§ Activity
Update the text of all the records by swapping "boutiques" for "commerces" and leaving everything else unchanged. Omit the pictures from your answer.

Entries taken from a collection
■ ■ ■ ■ ■ ■ ■

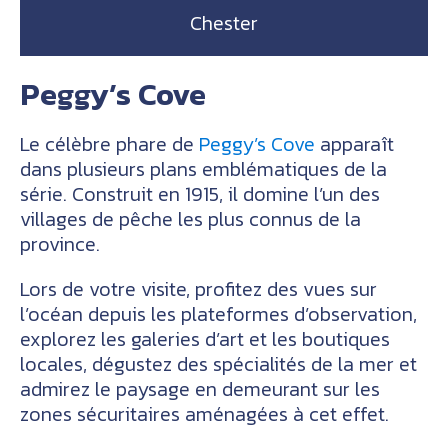
Chester
Peggy’s Cove
Le célèbre phare de
Peggy’s Cove
apparaît
dans plusieurs plans emblématiques de la
série. Construit en 1915, il domine l’un des
villages de pêche les plus connus de la
province.
Lors de votre visite, profitez des vues sur
l’océan depuis les plateformes d’observation,
explorez les galeries d’art et les boutiques
locales, dégustez des spécialités de la mer et
admirez le paysage en demeurant sur les
zones sécuritaires aménagées à cet effet.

■ ■ ■ ■ ■ ■ ■

§ Solution below
Chester
Peggy’s Cove
Le célèbre phare de
Peggy’s Cove
apparaît
dans plusieurs plans emblématiques de la
série. Construit en 1915, il domine l’un des
villages de pêche les plus connus de la
province.
Lors de votre visite, profitez des vues sur
l’océan depuis les plateformes d’observation,
explorez les galeries d’art et les commerces
locales, dégustez des spécialités de la mer et
admirez le paysage en demeurant sur les
zones sécuritaires aménagées à cet effet.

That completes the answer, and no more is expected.